Die geerbten Dokumente und Notizen, die Briefe und Fotografien ergaben neue Lebensläufe, offenbarten Lügen. Das Falsche im Wahren und das Wahre in den Legenden. Ich wusste immer weniger, woher ich kam. Als hätte mir jemand die Hose heruntergezogen. Eine Perücke aufgesetzt. Kam ich aus einer Holzkiste? Gezimmert aus Kriegsbrettern. War ich das Pechkind mit Mutter? Oder das Glückskind mit einer Großmutter, die ich nie gekannt hatte? Die mit dem Kolonialwarenladen. Deren erster Mann in Frankreich im 1. Weltkrieg gefallen war. Die mit dem Mann vom Leipziger Hauptpostamt? Dem zweiten, viel älteren Mann.

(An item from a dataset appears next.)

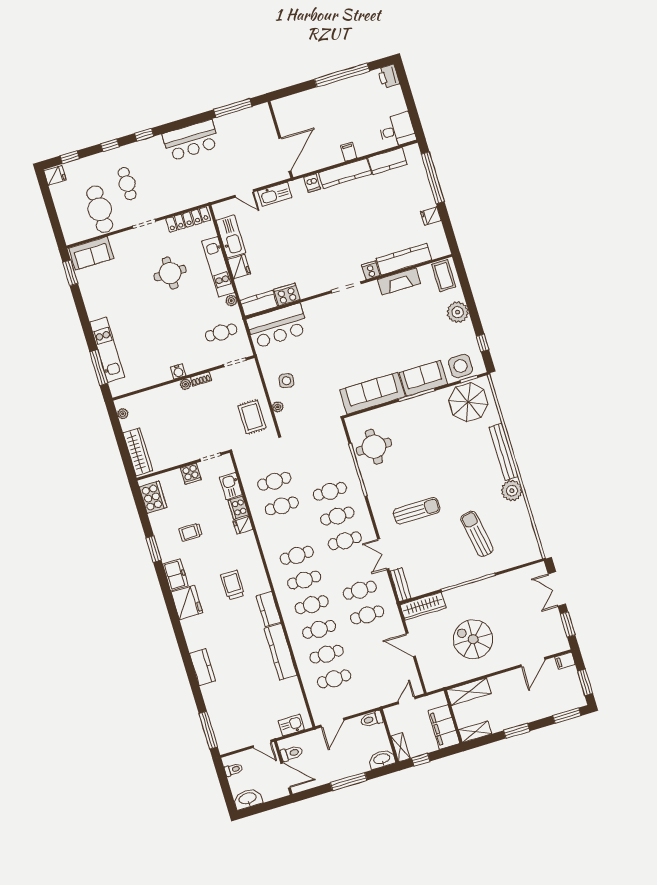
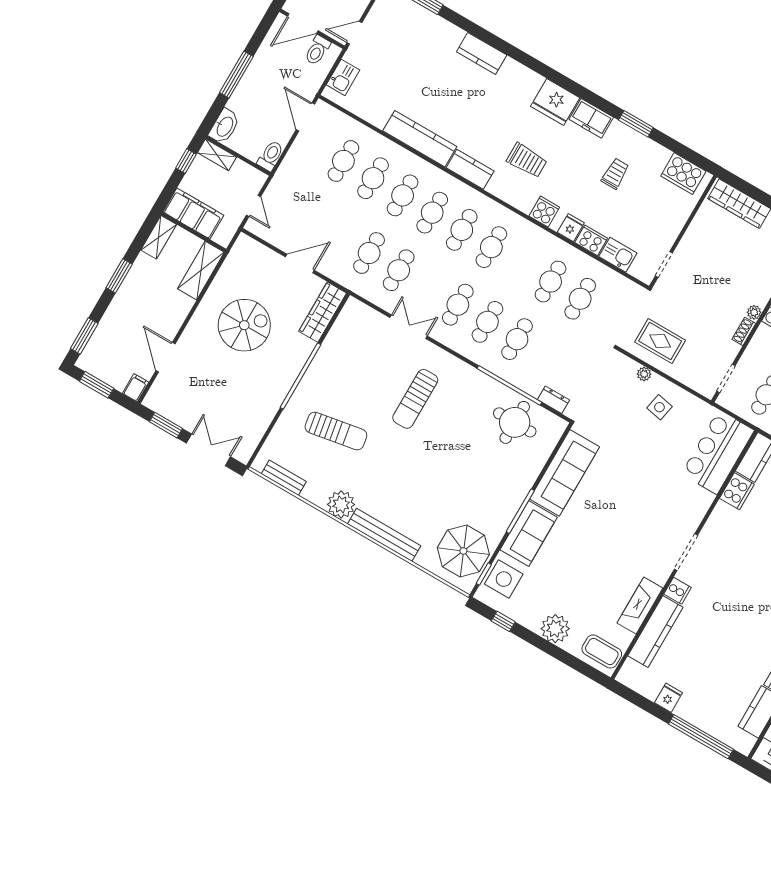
dresser: (341, 439) -> (554, 400), added
cooker: (191, 474) -> (544, 212), moved, turned 90
bench: (400, 585) -> (284, 478), moved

Da saß ich, schaute von oben über den Garten. Die vielen Rosenbüsche, blühender Mohn. Der uralte Apfelbaum. Die beiden Teiche. Seidenhühner und Laufenten. Krickenten. Ich schaute hinunter und in Minuten wurden die jahrzehntelang erzählten Geschichten zu Gerede mir unbekannter Leute. Absurd, grotesk. Die Leben, die Lügen, einige der vollgeschriebenen Notizbücher. So wenig wie sich manche der Zettel nicht zusammenkleben ließen, weil die Ränder zu schmal waren, so wenig fügten sich die Bruchstücke der Leben zu einer erzählbaren Familiengeschichte. Ich musste mich neu zusammensetzen. Ich barg in mir Erinnerungen, die aus dem Schmerz, den Lügen und Legenden anderer bestanden. Wie in einem Kofferraum versteckt aufgewachsen. Nie unter den Menschen dazugehören. Keine Heimat. Wie eine Schlafwandlerin zwischen den Orten. Solche Sätze dachte ich, während ich an dem Holztisch saß und Karton für Karton öffnete. Las und schaute. Ich war nicht in Sicherheit. Ich hing an den Gedankenfäden der Familie über Abgründen, aber diesmal wollte ich nicht abstürzen. Ich sitze ganz ruhig und sortiere. An meinem Tisch. Draußen Rosen und Mohn. Teiche und Enten. Der Rasen geschnitten. Ich bin Zuhause. Ich lebe.